─── Text section ───
First, note that it is sometimes possible to change a letter to a different one in faster time than what is originally given. To deal with this, we run Floyd-Warshall on the letters to determine the actual shortest amount of time to change each letter to any other letter.

We can now store the fastest time the letter in each index $i$ can be changed to a different letter $j$ , which we represent in a cost matrix, $c s t [i] [j]$ . After this, we can now utilize prefix sums to speed up future computation. We store this in $p s [i] [j]$ , representing the sum of all $c s t [k] [j]$ for $k \leq i$ .

Finally, we can use DP. Let $d p [i] [j]$ represent the smallest amount of time needed so that the first $i$ letters create a “valid combo” and the last letter is $j$ (so the last $K$ letters are all $j$ ). We also create an array, $d p m i n [i]$ , which represents the minimum value of all $d p [i] [j]$ across all possible $j$ . The transition is as follows:

dp[i][j] = min(ps[i][j]-ps[i-K][j]+dpmin[i-K],dp[i-1][j]+cst[i][j]);

There are two possibilities we must consider: either the rightmost streak is exactly $K$ letters long, or it is more than that, corresponding to these two possibilities. Calculating $d p m i n$ is easy from this, and the final answer is simply $d p m i n [N]$ . The runtime is $O (M^{3} + N \cdot M)$ . My code follows:

#include <bits/stdc++.h>
using namespace std;
 
#define FOR(i, a, b) for (int i=(a); i<=(signed)(b); i++)
#define F0R(i, a) for (int i=0; i<(signed)(a); i++)
─── Supplied material ───
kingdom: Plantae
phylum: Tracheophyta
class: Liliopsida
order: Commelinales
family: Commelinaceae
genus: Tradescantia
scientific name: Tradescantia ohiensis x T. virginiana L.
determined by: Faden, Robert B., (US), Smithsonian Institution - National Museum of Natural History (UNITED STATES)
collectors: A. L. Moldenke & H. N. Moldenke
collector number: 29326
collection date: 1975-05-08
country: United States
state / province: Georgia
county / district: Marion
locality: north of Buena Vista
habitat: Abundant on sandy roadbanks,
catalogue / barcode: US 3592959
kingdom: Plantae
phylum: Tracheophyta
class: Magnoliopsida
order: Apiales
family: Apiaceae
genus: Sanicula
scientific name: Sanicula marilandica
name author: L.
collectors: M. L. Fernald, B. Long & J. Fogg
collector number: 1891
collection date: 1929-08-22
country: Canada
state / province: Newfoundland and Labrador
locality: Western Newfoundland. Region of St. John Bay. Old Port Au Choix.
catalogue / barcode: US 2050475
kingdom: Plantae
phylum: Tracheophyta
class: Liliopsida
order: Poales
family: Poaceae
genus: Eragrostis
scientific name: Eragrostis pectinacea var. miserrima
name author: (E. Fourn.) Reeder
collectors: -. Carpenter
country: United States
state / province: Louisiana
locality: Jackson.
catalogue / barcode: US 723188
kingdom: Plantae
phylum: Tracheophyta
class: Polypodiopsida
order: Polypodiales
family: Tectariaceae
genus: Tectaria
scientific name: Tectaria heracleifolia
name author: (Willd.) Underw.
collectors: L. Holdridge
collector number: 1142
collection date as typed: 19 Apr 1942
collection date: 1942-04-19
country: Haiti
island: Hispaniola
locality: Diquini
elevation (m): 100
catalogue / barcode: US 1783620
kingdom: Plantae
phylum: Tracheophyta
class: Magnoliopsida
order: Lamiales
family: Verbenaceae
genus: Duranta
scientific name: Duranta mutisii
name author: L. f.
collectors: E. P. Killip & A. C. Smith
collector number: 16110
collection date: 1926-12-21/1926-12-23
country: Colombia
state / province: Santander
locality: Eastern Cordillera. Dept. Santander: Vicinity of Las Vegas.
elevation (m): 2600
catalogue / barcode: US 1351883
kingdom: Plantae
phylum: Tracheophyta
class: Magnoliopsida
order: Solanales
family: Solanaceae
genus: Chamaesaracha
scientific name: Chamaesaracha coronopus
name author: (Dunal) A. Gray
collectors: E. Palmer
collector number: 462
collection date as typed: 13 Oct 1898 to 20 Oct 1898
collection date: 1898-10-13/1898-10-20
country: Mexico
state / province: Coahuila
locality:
───
__To be done__:
• a. In the algorithm write-up, what method is run on the letters to find the real shortest time to change one letter into another?
• b. Copy the part of the algorithm write-up between "First, note that" and "any other letter.", inclusive.

__Task answers__:
• a. Floyd-Warshall.

• b.
First, note that it is sometimes possible to change a letter to a different one in faster time than what is originally given. To deal with this, we run Floyd-Warshall on the letters to determine the actual shortest amount of time to change each letter to any other letter.